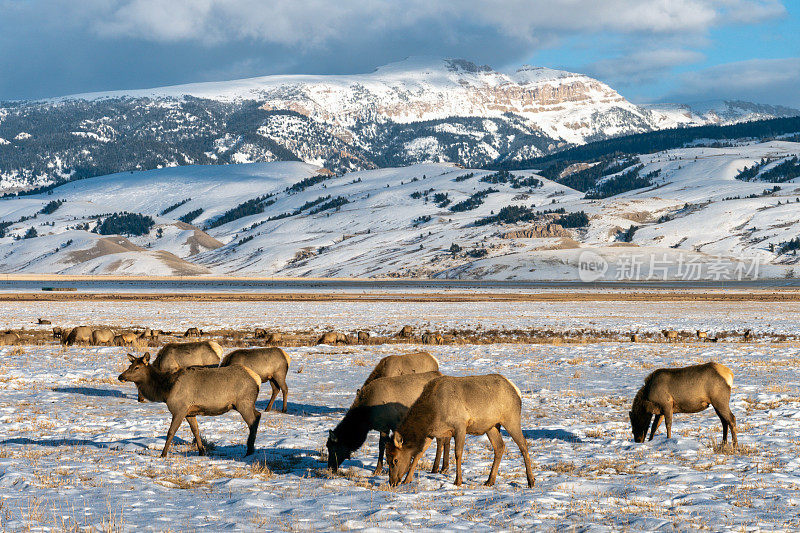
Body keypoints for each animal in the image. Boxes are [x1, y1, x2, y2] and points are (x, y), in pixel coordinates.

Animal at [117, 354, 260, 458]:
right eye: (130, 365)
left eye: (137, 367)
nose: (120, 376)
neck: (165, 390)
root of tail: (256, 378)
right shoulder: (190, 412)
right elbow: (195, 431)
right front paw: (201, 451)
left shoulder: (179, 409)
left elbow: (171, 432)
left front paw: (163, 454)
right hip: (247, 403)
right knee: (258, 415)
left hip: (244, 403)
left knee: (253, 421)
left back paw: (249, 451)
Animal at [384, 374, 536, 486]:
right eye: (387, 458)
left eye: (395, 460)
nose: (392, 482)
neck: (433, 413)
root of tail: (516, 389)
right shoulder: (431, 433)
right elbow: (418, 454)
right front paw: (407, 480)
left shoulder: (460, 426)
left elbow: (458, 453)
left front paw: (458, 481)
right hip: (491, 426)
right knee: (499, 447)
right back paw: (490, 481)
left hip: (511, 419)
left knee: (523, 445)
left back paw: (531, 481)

==

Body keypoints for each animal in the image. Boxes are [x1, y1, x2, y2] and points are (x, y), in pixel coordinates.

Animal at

→ **WORK REQUIRED**
Only one stretch of the entries above is wanted: the lines from the one containing "right front paw: (407, 480)" through the one containing "left back paw: (531, 481)". Please reproduce it exactly.

→ **ANSWER TO THE PROBLEM**
right front paw: (407, 480)
left shoulder: (460, 426)
left elbow: (458, 453)
left front paw: (458, 481)
right hip: (491, 426)
right knee: (499, 447)
right back paw: (490, 481)
left hip: (511, 419)
left knee: (523, 445)
left back paw: (531, 481)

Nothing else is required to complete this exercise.